Foreign exchange reserves jumped to an all-time high of $372.7 billion as on April 28, breaking its previous record of $371.2 billion as on September 9, 2016, data released on Friday by the Reserve Bank of India showed.
Traders attributed the increase in reserves to the RBI’s intervention in the currency market to ease volatility in the rupee exchange rate. The rupee has gained 47 paise against the dollar since the beginning of the current fiscal. On April 26, the rupee appreciated to 69.93 rupees to a dollar, its highest level since August 10, 2015.
“It is largely because of the RBI’s dollar purchases to prevent a sudden rise in the rupee against the greenback. The rupee has been a strong performer, and the RBI wants to arrest a sudden appreciation. It has been active in the market intermittently,”said Debendra Dash, head ALM, Au Small Finance Bank.
Foreign exchange reserves increased by $1.6 billion during the week to April 28, higher than the $1.3-billion increase in the previous week, according to RBI data.
The central bank has always maintained that it does not want to influence the exchange rate for the rupee, but will take steps, including intervention in the spot market, to curb any extreme volatility.
Foreign currency assets (FCAs), a major component of the overall reserves, surged by $1.569 billion to $349.055 billion in the reporting week, the RBI said.

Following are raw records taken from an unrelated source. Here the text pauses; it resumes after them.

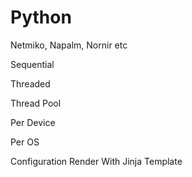 # Python
Netmiko, Napalm, Nornir etc


Sequential

Threaded

Thread Pool

Per Device

Per OS

Configuration Render With Jinja Template
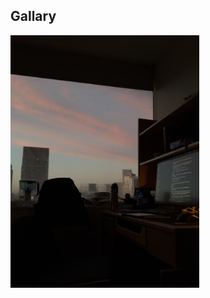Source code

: ## Gallary 


<img src="/images/first-image.jpeg" alt="sunset" style="display:block; margin:3 auto; max-width:60%; height:auto;">




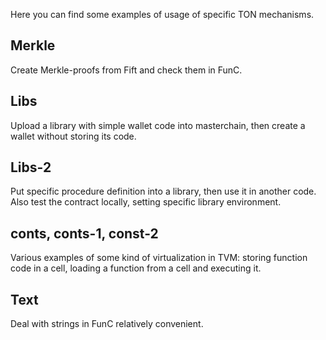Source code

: Here you can find some examples of usage of specific TON mechanisms.

## Merkle
Create Merkle-proofs from Fift and check them in FunC.

## Libs
Upload a library with simple wallet code into masterchain, then create a wallet without storing its code.

## Libs-2
Put specific procedure definition into a library, then use it in another code. Also test the contract locally, setting specific library environment.

## conts, conts-1, const-2
Various examples of some kind of virtualization in TVM: storing function code in a cell, loading a function from a cell and executing it.

## Text
Deal with strings in FunC relatively convenient.

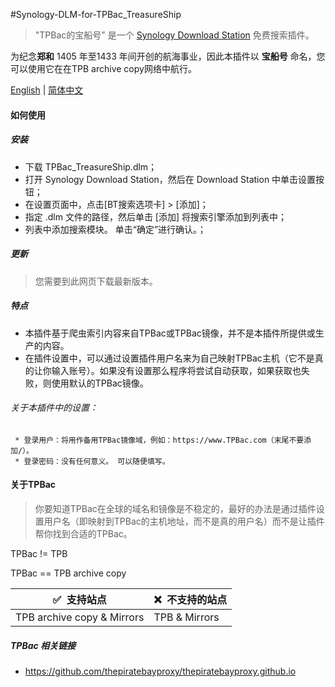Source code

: #Synology-DLM-for-TPBac_TreasureShip

> "TPBac的宝船号" 是一个 [Synology Download Station](https://www.synology.com/en-global/dsm/packages/DownloadStation) 免费搜索插件。

为纪念<b>郑和</b> 1405 年至1433 年间开创的航海事业，因此本插件以 <b>宝船号</b> 命名，您可以使用它在在TPB archive copy网络中航行。

[English](README.cn.md) | [简体中文](README.cn.md)


#### 如何使用

##### 安装

* 下载 TPBac_TreasureShip.dlm；
* 打开 Synology Download Station，然后在 Download Station 中单击设置按钮；
* 在设置页面中，点击[BT搜索选项卡] > [添加]；
* 指定 .dlm 文件的路径，然后单击 [添加] 将搜索引擎添加到列表中；
* 列表中添加搜索模块。 单击“确定”进行确认。；
  
##### 更新

> 您需要到此网页下载最新版本。


##### 特点

+ 本插件基于爬虫索引内容来自TPBac或TPBac镜像，并不是本插件所提供或生产的内容。
+ 在插件设置中，可以通过设置插件用户名来为自己映射TPBac主机（它不是真的让你输入账号）。如果没有设置那么程序将尝试自动获取，如果获取也失败，则使用默认的TPBac镜像。

###### 关于本插件中的设置：

     * 登录用户：将用作备用TPBac镜像域，例如：https://www.TPBac.com（末尾不要添加/）。
     * 登录密码：没有任何意义。 可以随便填写。


#### 关于TPBac

> 你要知道TPBac在全球的域名和镜像是不稳定的，最好的办法是通过插件设置用户名（即映射到TPBac的主机地址，而不是真的用户名）而不是让插件帮你找到合适的TPBac。

TPBac != TPB

TPBac == TPB archive copy

<table>
<thead>
    <tr>
      <th>✅&nbsp; 支持站点</th> <th>❌&nbsp; 不支持的站点</th>
    </tr>
</thead> 
<tbody>
    <tr>
      <td>TPB archive copy & Mirrors</td>
      <td>TPB & Mirrors</td>
    </tr>
</tbody>
</table>


##### TPBac 相关链接

 * https://github.com/thepiratebayproxy/thepiratebayproxy.github.io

Expressed in US dollar terms, FCAs include the effects of appreciation/depreciation of non-US currencies, such as the euro, pound and the yen, held in the reserves. Gold reserves remained unchanged at $19.869 billion, the central bank said.
The special drawing rights with the International Monetary Fund were up by $8.5 million to $1.460 billion. The country’s reserve position with the fund, too, rose by $15.8 million to $2.347 billion, the RBI said.